----- Document -----

Building a bootstrapped insurance business for freelancers in a regulated market

Executive overview

Ashley Baxter founded With Jack, a UK insurance brokerage for freelancers, after inheriting her late father's insurance affiliate business at 18 and watching it fail. The regulated nature of insurance creates compounding challenges: manual admin consumes founder time, market education is required before any sale, and the product is a vitamin not an aspirin.

The path forward is delegated authority — permission from insurers to quote and bind policies directly — which unlocks product creation and automation that frees time for higher-value work.

Insurance for freelancers is not a distribution problem; it is a market education and product-fit problem.

----- Information given -----

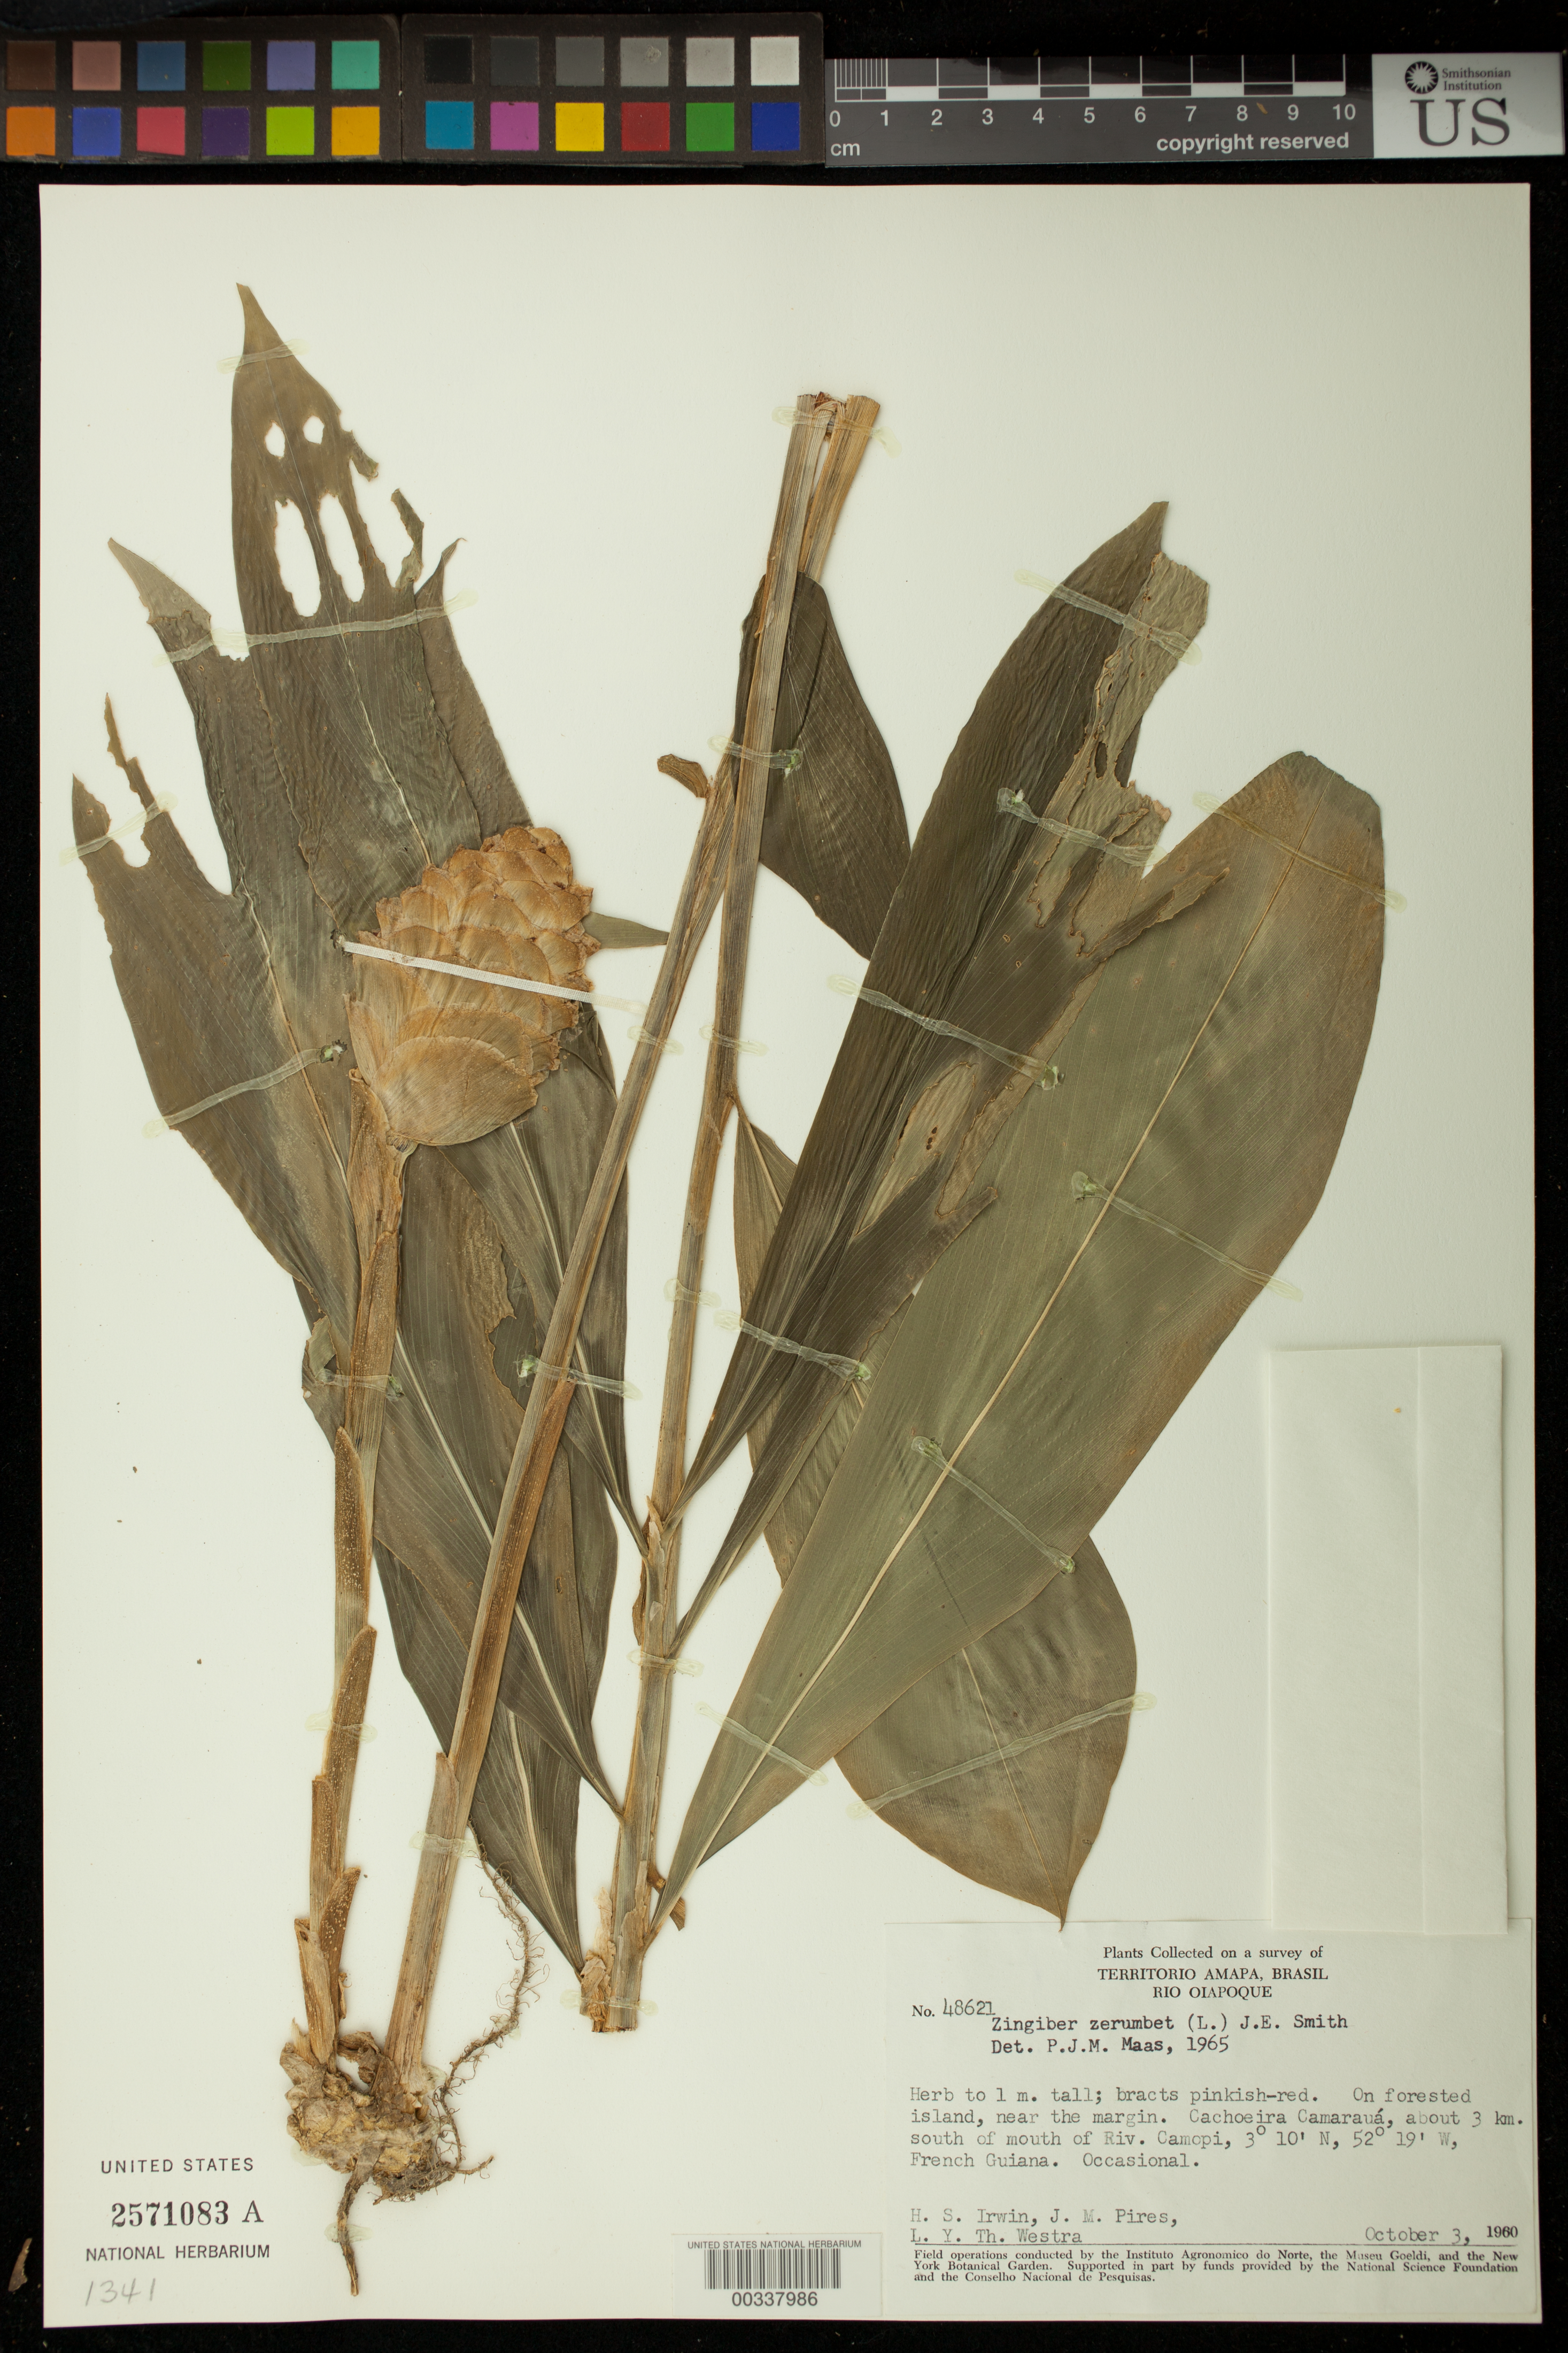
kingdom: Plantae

-----
----- Information given -----

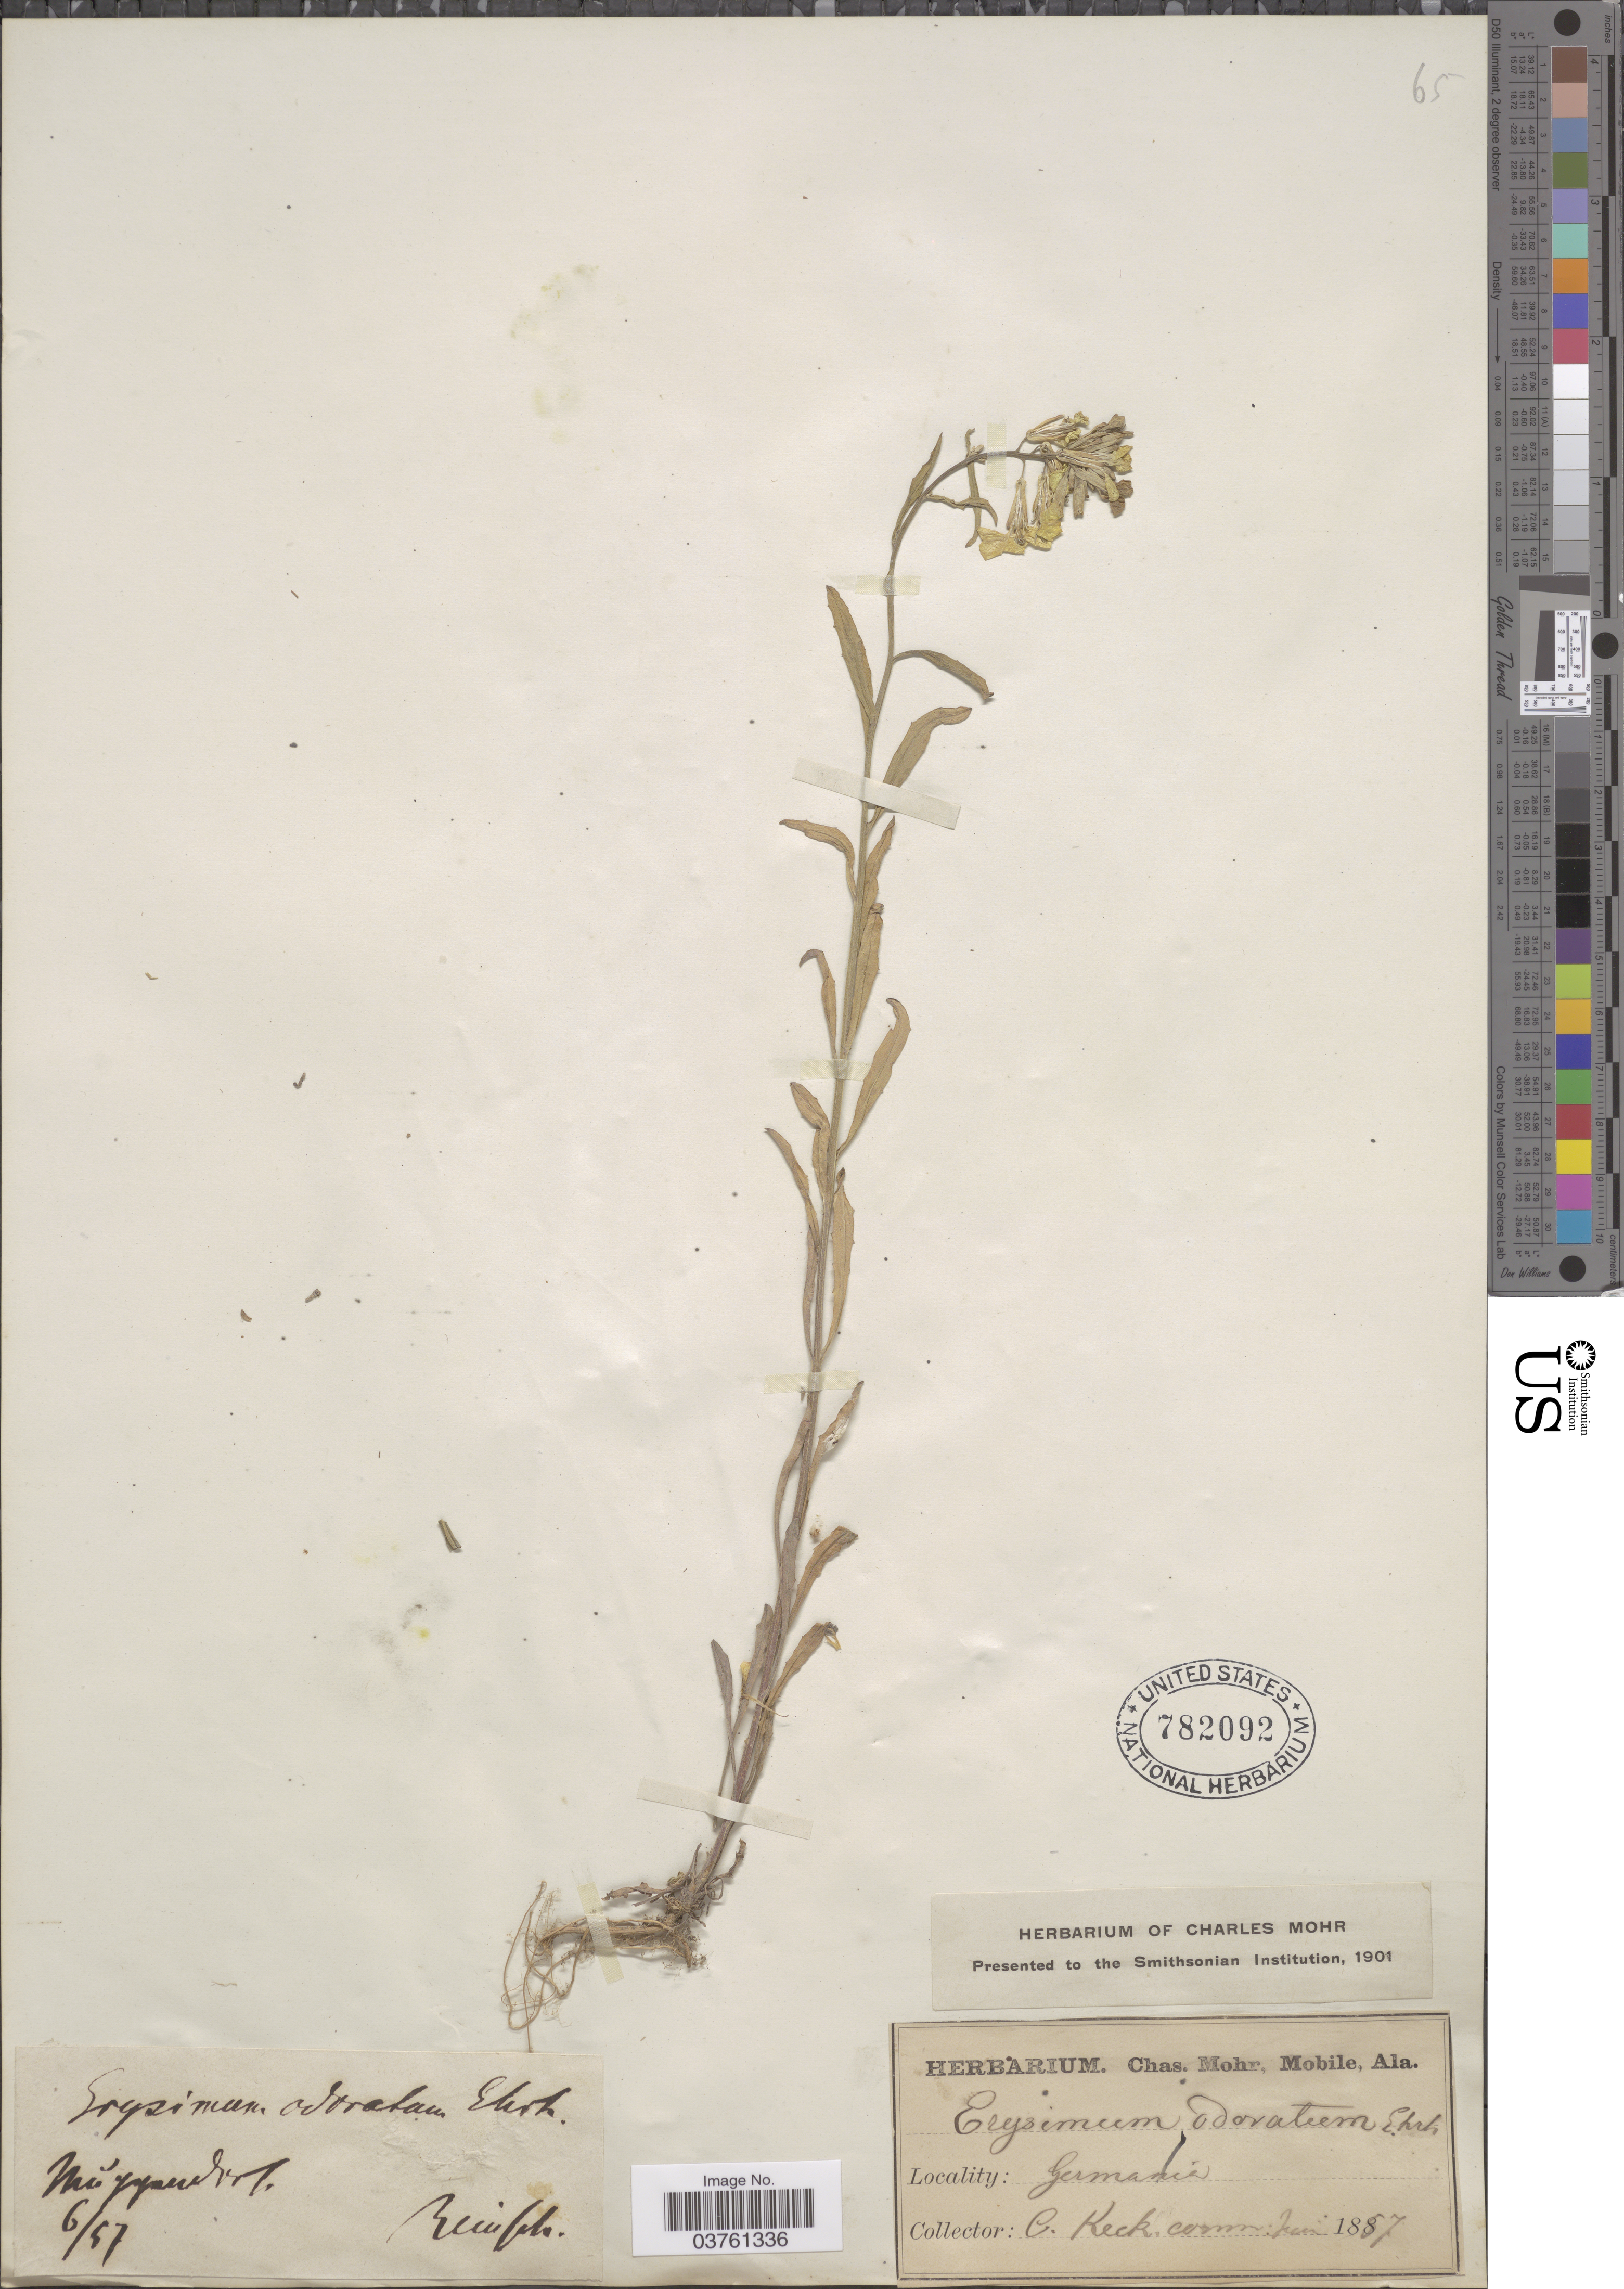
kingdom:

-----

_Task description:_
Print the overview of the freelancer insurance brokerage in full, reproducing every line without alteration. The listing has no connection to the overview of the freelancer insurance brokerage.

_Answer to this problem:_
Building a bootstrapped insurance business for freelancers in a regulated market

Executive overview

Ashley Baxter founded With Jack, a UK insurance brokerage for freelancers, after inheriting her late father's insurance affiliate business at 18 and watching it fail. The regulated nature of insurance creates compounding challenges: manual admin consumes founder time, market education is required before any sale, and the product is a vitamin not an aspirin.

The path forward is delegated authority — permission from insurers to quote and bind policies directly — which unlocks product creation and automation that frees time for higher-value work.

Insurance for freelancers is not a distribution problem; it is a market education and product-fit problem.